Coronary artery disease is caused by deposits of fat and calcium in the blood vessels that supply the heart with blood. The deposits can become so pronounced that the vessels narrow and the blood flow to the heart muscle is reduced. Then the patient experience chest pain (angina pectoris) and the condition can progress to an acute myocardial infarction and heart failure. This condition is called ischemic heart disease and can be treated with medication, angioplasty of the coronary artery or bypass surgery. A possible future treatment of ischemic heart disease could be stem cells.
Stem cell can be isolated from the the bone marrow and adipose tissue in the abdomen that are capable of forming new blood vessels and heart muscle cells. The cell number is so small in the tissues that the cells should be grown for several weeks before there is enough for the treatment of patients.
We have conducted three clinical stem cell therapy studies in which patients with coronary artery disease has been treated with their own mesenchymal stem cells from either the bone marrow or adipose tissue. Encouraging results are available from two studies and there is ongoing follow-up in the third study. Treatments with stem cells have in all previous studies been without any side effects.
The first study involved 31 patients with coronary artery disease and severe chest pain. Patients have now been monitored for 3 years and during this period they have had reduced chest pain and better quality of life. We have also demonstrated improved pumping function of the heart, greater physical work capacity and fewer hospitalizations caused by heart disease.
Two following studies have been conducted in patients with either heart failure or severe chest pain caused by coronary artery disease. A total of 60 patients were treated in each study with either stem cells or saline in a so-called double-blind placebo-controlled design. In patients with severe heart failure, stem cells from the bone marrow significantly improved the heart’s pumping function, physical exercise capacity and heart problems. The treatment is completed in the last study in patients with ischemic heart disease and severe chest pain. Results are expected at the end of 2015.
We have now learned that with the present methods for culture expansion of the cells and the use of the patient’s own stem cells it can be difficult to propagate stem cell therapy for large groups of patients. There is always an uncertainty as to the number of cells that can be grown from the individual patient and what the length of the culturing period will be. Since there are only a few cell centers approved for clinical stem cell cultivation, there are major logistical and financial difficulties of transporting the patient’s own cells back and forth between the hospital and laboratory. This complicates the planning and deployment of the treatment.
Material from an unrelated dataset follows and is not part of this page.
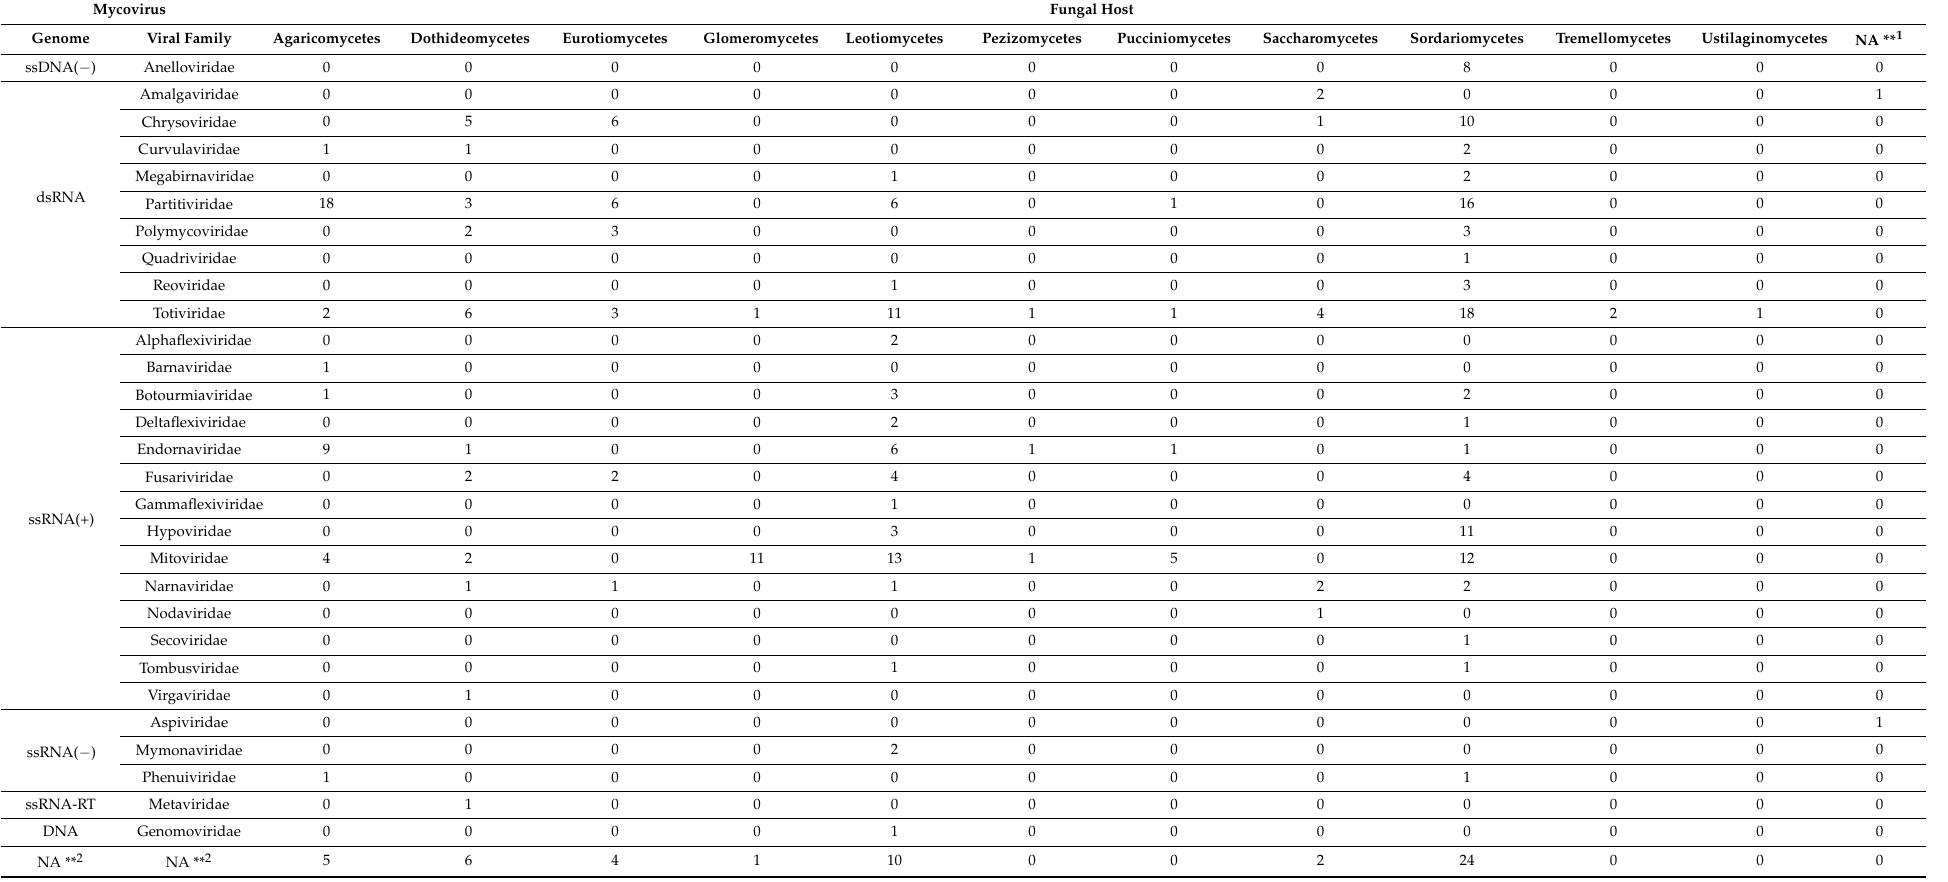
Table 1. Frequency counts * of known viral families infecting major fungal classes, grouped by viral genome. Data source: ICTV Master Species List 2020. Mycovirus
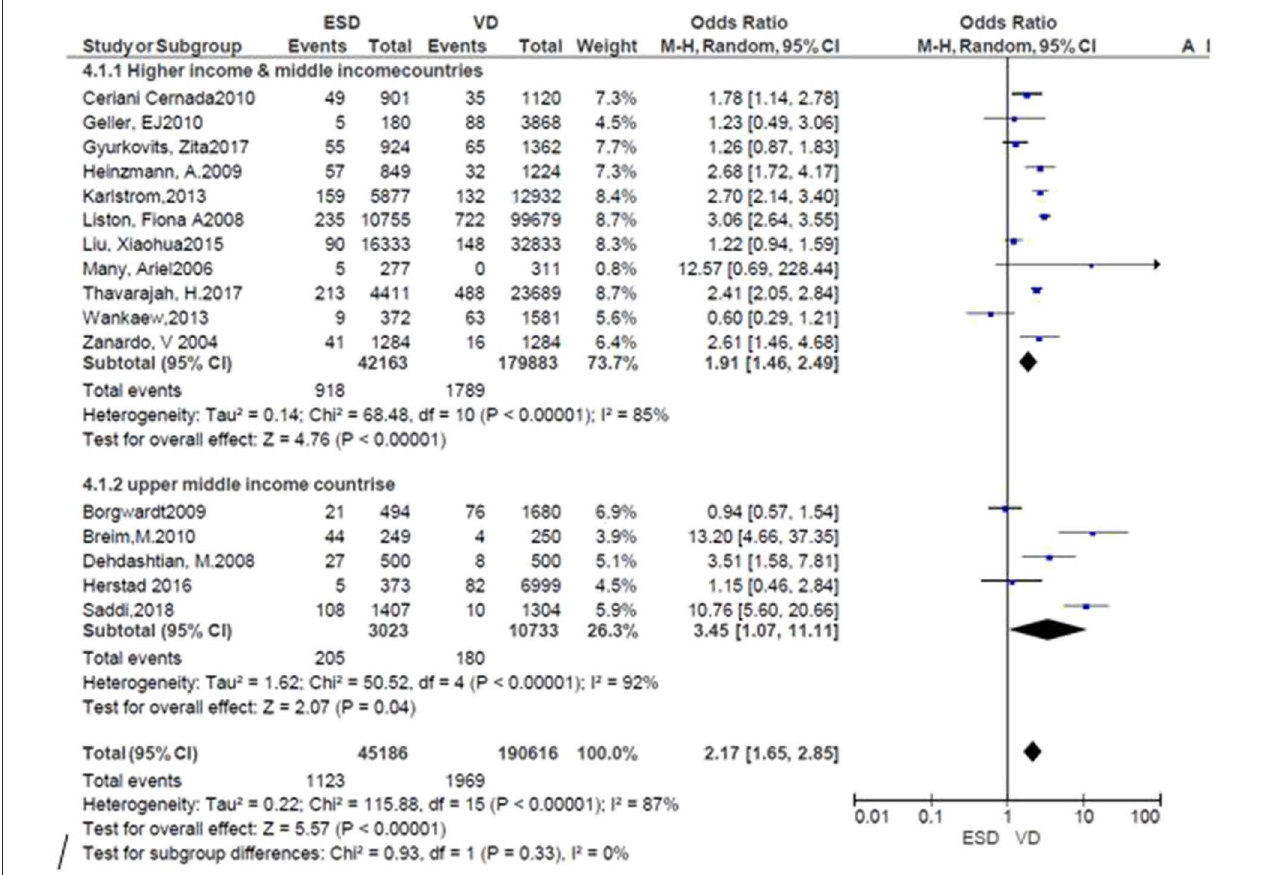
FIGURE 3 | Subgroup analysis; risk of neonatal respiratory morbidity in spontaneous vaginal delivery vs. elective cesarean section at upper-middle income and higher-income countries, 2019.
Therefore, the Cardiology Stem Cell Center, Rigshospitalet, Copenhagen, Denmark has removed these obstacles by improving the stem cell cultivation method with the new so-called automatic bioreactors instead of bottles and using stem cells isolated from healthy donors. These cells will be expanded continuously, stored frozen to be ready for patient treatment without any delay. The cells are referred to as Stem Cell Cardiology Centers Adipose-Derived Stem Cells (CSCC_ASC).
We have conducted a safety study with treatment of 10 patients with coronary artery disease and heart failure with stem cells (CSCC_ASC) from three healthy donors produced in Cardiology Stem Cell Center, Rigshospitalet, Copenhagen, Denmark. The stem cells were injected directly into the heart muscle using the same method as in our previous studies. There were no immediate or later side effects to the treatment.